Based on the benchmarks I’ve seen ARM new cores (Cortex A-72, Qualcomm Kyro, Samsung Mangoose) are starting to be a big threat even for Intel’s big cores. Since Bay Trail and Cherry Tail barely keep up with Cortex A53, they were starting to look old and totally unimpressive. Also with SOCs like MT8173 and Helio X20 we are starting to see Cortex A72 cores in devices that until a year ago were using either Cortex A53 or Cortex A7. From here I think ARM it’s gonna be a even a tougher nut for Intel to crack, either they will use their big cores to compete ARM’s cores which will probably cannibalize their prices or they will ignore the mobile devices with the risk of sometimes in the future ARM cores invading Intel traditional markets.

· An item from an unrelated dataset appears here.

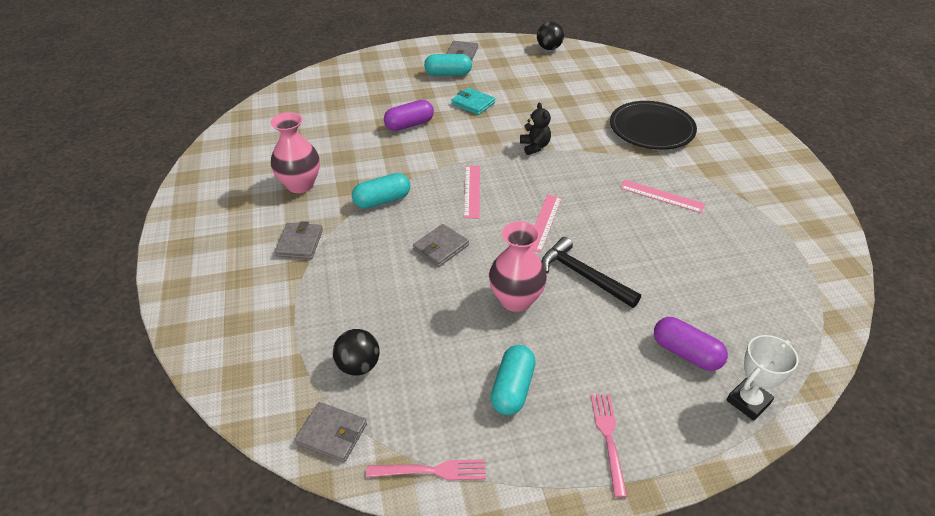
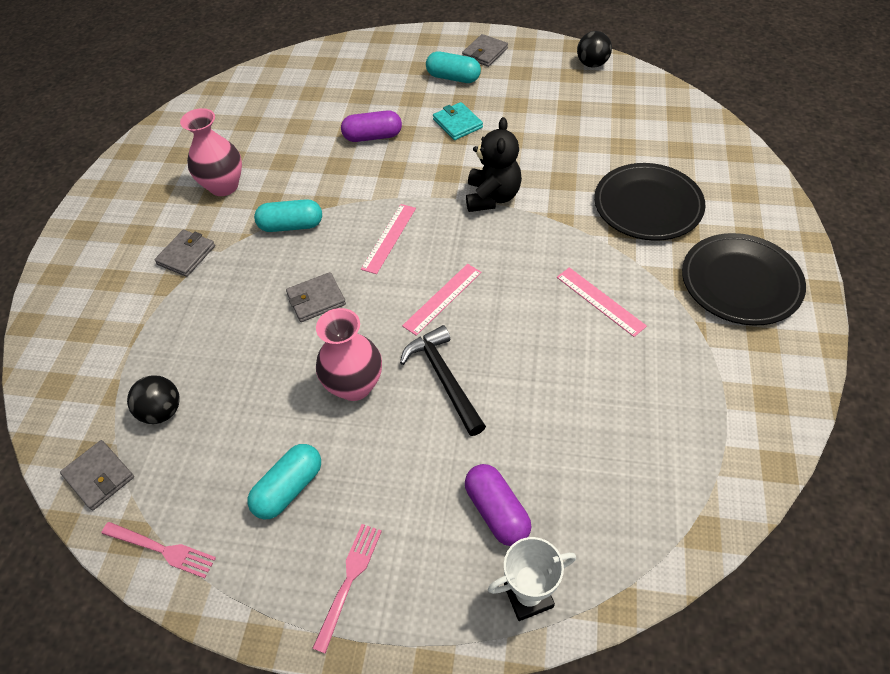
camera: 25 degrees right, 10 degrees up
(535, 146) = (492, 197): black teddy bear -> black teddy bear, size x1.56
(747, 163) = (740, 282): none -> black plate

Isn’t an indication that the Intel strategic agreement with Rockchip is going to an end and the rumors of Allwinner merging with Rockship would be true?
Sad that ARM won’t have any competition.
While Intel’s support for running Linux on their Atom chips is not that great, we did get a Linux supported video card to use. For all its pluses at the processor level, , ARM video support is pathetic to say the least. You can’t blame vendors here, since the video cores are purely ARM.
Also, Atom runs on kernel 4.5, can’t say the same for most arm based SoC’s. Was kinda hoping competition in this space will make ARM up their game.
@@lex
The deal between Intel & Rockchip is dead. It had not worked that well to start with.
I’m sure there would still be tablets / miniPCs / compute sticks with Intel chips – some would be cheap, maybe not as chip as Atoms ones. But in my point of view this is not too critical.
The biggest problem with this move is to the rumored Microsoft Surface Phone.
There won’t be an x86 smartphone! This was the last hope for Microsoft, and the last hope for a breakthrough smartphone in the saturated market!
Windows 10 for Arm is D.O.A. – a total failure, and Snapdragon 830 is not a solution.
Apple is the leader of the smartphone market, even though its modem isn’t integrated in the main processor.
Intel Core M consumes low power, and is relatively capable.
So the last hope for a Surface Phone could be an ultra low power Core M and a separate modem. Is this feasible for a smartphone – A top-end one, at 1000$, for example?
@RAF
Pretty much so. Intel successfully cornered themselves redundant in that market segment, even after the multibillion $ subsidies. It’d be curious to see if Intel’s IoT Quark will escape the fate of Broxton & Sofia.
so…. no more windows tablet 7-8″?
@massimo
I guess they’d still exit, but you’d have to pay significantly more for them for the ones with the newer processors.
This is a problem. Why? Rockchip’s Linux support is nothing. It does not exist. Which means buggy Kodi, Linux and all else. The dev community have been asking for any linux drivers since 3288 and before and they don’t care.
Intel had some support on the otherhand. Rockchip is rockshit on Linux at best.
It would be a shame if Intel scale down their low cost SOC options because if they had one big advantage, they worked so well in terms of media playback.
It was refreshing not to have to have countless ARM based Android devices that have so little support and with no release of any Android ROM that actually worked as advertised and only getting close because of independent devs.
Intel getting into bed with Rockchip was always going to be a disaster and I’m surprised that the Intel execs didn’t so a little more research to see just how poor a company Rockchip are.
ARM must be ribbing their hands right now.